Cristian Mungius neuer Film "Jenseits der Hügel" in deutschen Kinos

Basierend auf wahren Begebenheiten, dokumentiert von Tatiana Niculescu Bran, schrieb Cristian Mungiu das Drehbuch für diesen beunruhigend realistischen Film „Jenseits der Hügel“ („Dupa dealuri“), der 2012 in Cannes doppelt preisgekrönt wurde: für das Beste Drehbuch und den Darstellerpreis für die beiden Kinodebütantinnen Cristina Flutur und Cosmina Stratan. Der Film ist nun seit dem 13. November 2013 in deutschen Kinos zu sehen. Bereits 2007 hatte Mungiu als erster rumänischer Filmregisseur die Goldene Palme als bester Film für den beklemmenden Streifen über Abtreibung „4 Monate, 3 Wochen und 2 Tage”(„4 luni, 3 săptămâni și 2 zile“) erhalten.
Nur andeutungsweise erfährt der Zuschauer aus den von Ernst und Niedergedrücktheit geprägten Dialogen des Films „Jenseits der Hügel“, welche Rohheiten den beiden jungen Frauen Voichița und Alina in ihrem Leben schon zugestoßen sind. Sie sind gemeinsam in einem Waisenhaus in der Moldau aufgewachsen und müssen das Heim als Volljährige verlassen. Alina kommt in eine Pflegefamilie und nimmt gelegentlich minderwertige Jobs in Deutschland an, während Voichița in der Nonnengemeinschaft des orthodoxen Klosters „Dealu Nou” seelische Geborgenheit findet. Vermutlich waren sich die zwei Frauen auch als Liebende zugetan – Voichița will in ihrer neuen Rolle als Nonne davon nichts wissen, während Alina zum Äußersten bereit ist, um bei ihrer Freundin zu bleiben.
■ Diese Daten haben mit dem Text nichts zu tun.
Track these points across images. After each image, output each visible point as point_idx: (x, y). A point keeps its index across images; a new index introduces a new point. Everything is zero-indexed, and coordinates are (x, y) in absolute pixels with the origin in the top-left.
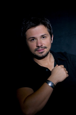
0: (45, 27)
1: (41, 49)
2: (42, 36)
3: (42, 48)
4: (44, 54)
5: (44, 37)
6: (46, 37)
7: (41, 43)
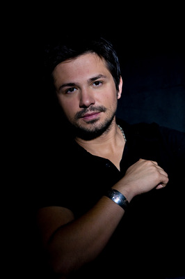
0: (98, 58)
1: (90, 112)
2: (93, 79)
3: (93, 109)
4: (99, 124)
5: (97, 83)
6: (102, 82)
7: (91, 98)
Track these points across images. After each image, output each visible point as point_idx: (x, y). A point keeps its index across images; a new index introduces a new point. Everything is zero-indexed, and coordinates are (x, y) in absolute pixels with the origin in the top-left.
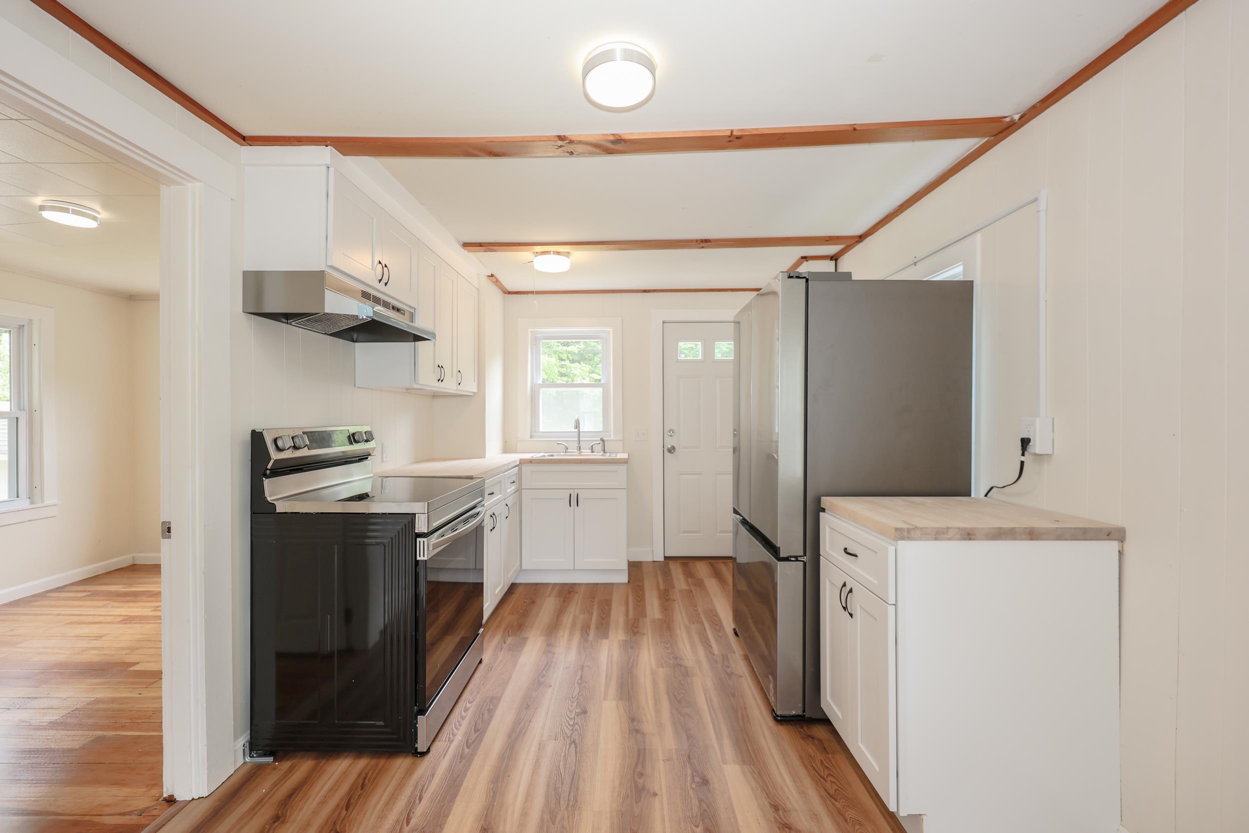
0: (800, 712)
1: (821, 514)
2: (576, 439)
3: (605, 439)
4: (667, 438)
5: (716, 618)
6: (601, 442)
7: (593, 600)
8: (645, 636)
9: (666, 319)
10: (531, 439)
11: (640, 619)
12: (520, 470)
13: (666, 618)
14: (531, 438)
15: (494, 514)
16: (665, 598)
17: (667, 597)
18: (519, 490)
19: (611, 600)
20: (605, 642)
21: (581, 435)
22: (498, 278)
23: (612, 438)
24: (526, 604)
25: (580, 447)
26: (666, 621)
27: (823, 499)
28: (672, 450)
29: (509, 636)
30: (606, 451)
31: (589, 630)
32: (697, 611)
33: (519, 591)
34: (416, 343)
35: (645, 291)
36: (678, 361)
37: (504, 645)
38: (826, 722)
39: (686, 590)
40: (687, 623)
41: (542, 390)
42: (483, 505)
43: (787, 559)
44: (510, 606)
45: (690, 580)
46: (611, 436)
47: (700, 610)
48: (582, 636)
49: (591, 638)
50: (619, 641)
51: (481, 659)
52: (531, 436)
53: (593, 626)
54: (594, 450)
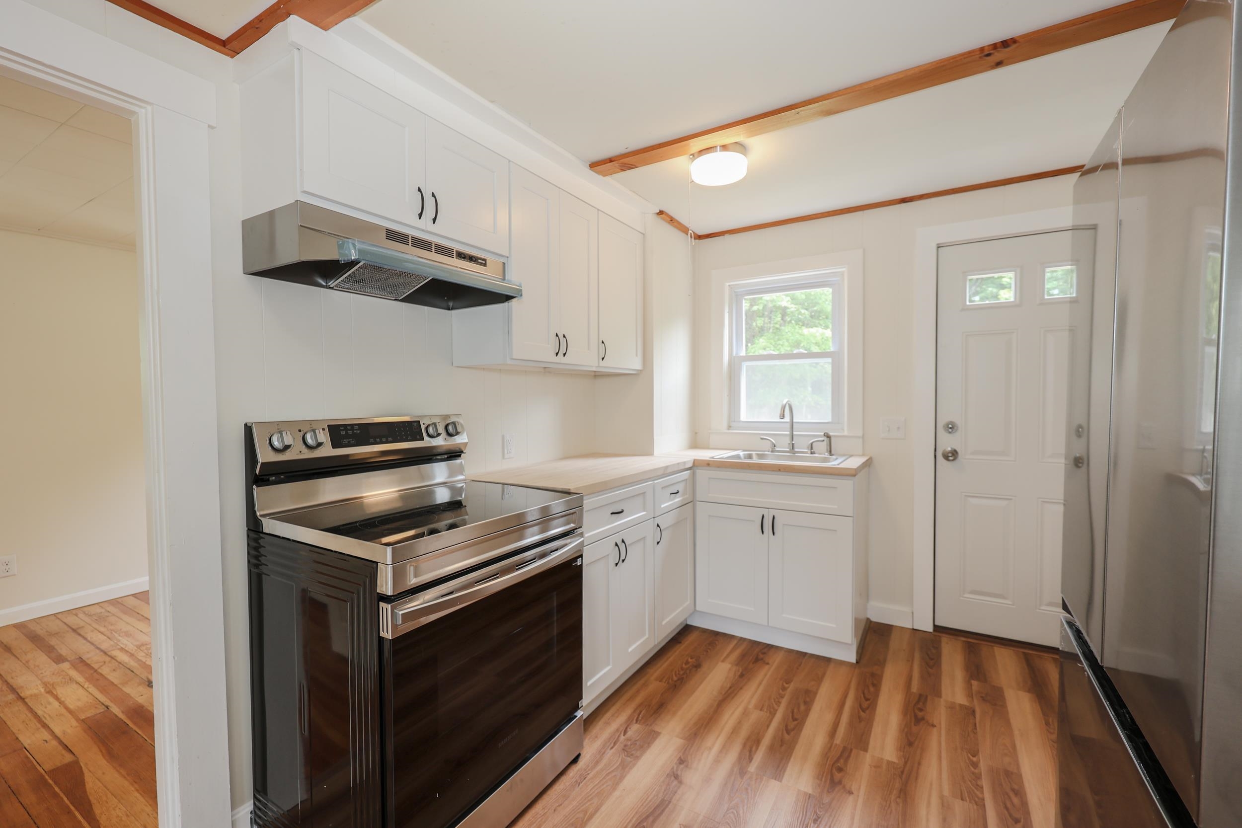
2: (788, 433)
3: (831, 434)
4: (942, 434)
5: (1016, 800)
6: (825, 438)
7: (786, 686)
8: (851, 798)
9: (942, 240)
10: (730, 431)
11: (854, 751)
12: (694, 474)
13: (906, 763)
14: (729, 429)
15: (623, 541)
16: (916, 716)
17: (920, 714)
18: (691, 503)
19: (816, 693)
20: (774, 786)
21: (794, 427)
22: (673, 216)
23: (846, 433)
24: (687, 666)
25: (793, 444)
26: (902, 772)
28: (951, 455)
29: (636, 723)
30: (832, 455)
31: (757, 749)
32: (975, 765)
33: (692, 638)
35: (904, 201)
36: (966, 309)
37: (622, 738)
39: (961, 705)
40: (946, 793)
41: (745, 365)
42: (582, 535)
44: (665, 665)
45: (975, 683)
46: (843, 431)
47: (983, 767)
48: (740, 759)
49: (752, 768)
50: (799, 790)
51: (579, 755)
52: (729, 427)
53: (766, 741)
54: (814, 449)
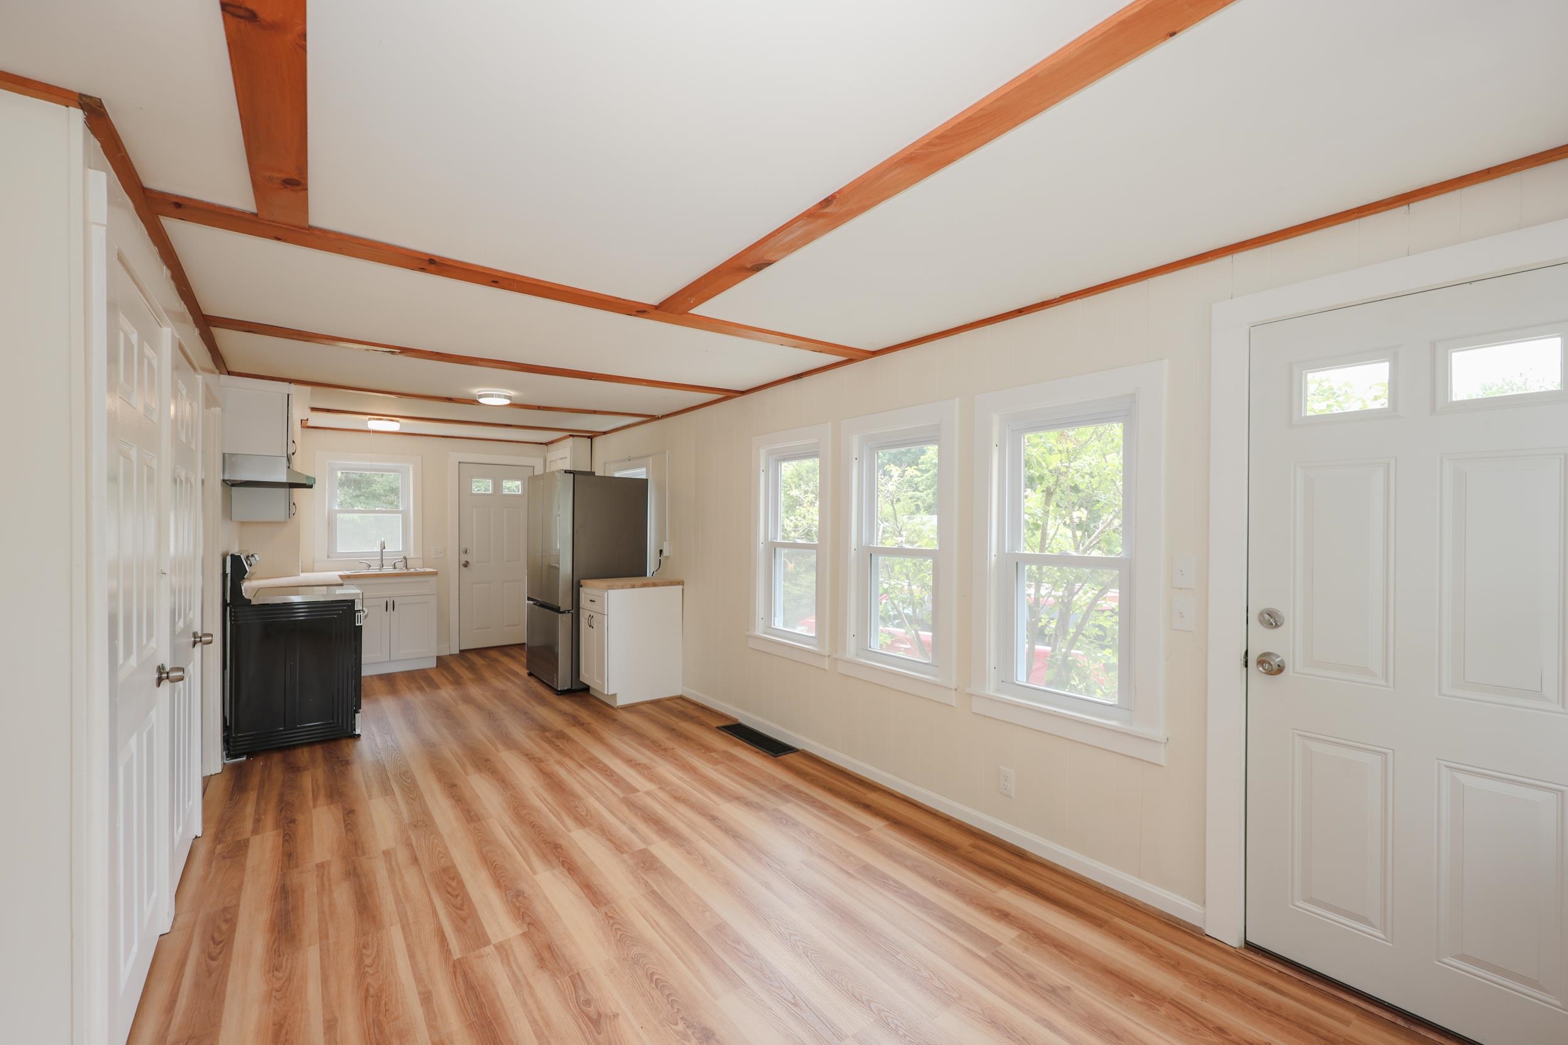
0: (570, 687)
1: (581, 588)
2: (379, 558)
3: (406, 557)
4: (462, 555)
6: (403, 560)
9: (461, 460)
10: (329, 559)
21: (384, 554)
23: (414, 556)
25: (382, 564)
27: (582, 581)
28: (466, 565)
30: (408, 567)
34: (291, 489)
35: (443, 437)
36: (472, 495)
38: (586, 689)
41: (339, 516)
43: (563, 612)
46: (411, 554)
52: (328, 557)
54: (396, 566)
In einem beiläufigen Gespräch bei der Polizei oder beim zufälligen Auffinden einer Videokamera erfahren wir, dass beide als Minderjährige sexuell missbraucht wurden, als ein deutscher Pädophiler, der Hilfslieferungen ins Heim brachte, sie zu pornografischen Filmaufnahmen zwang.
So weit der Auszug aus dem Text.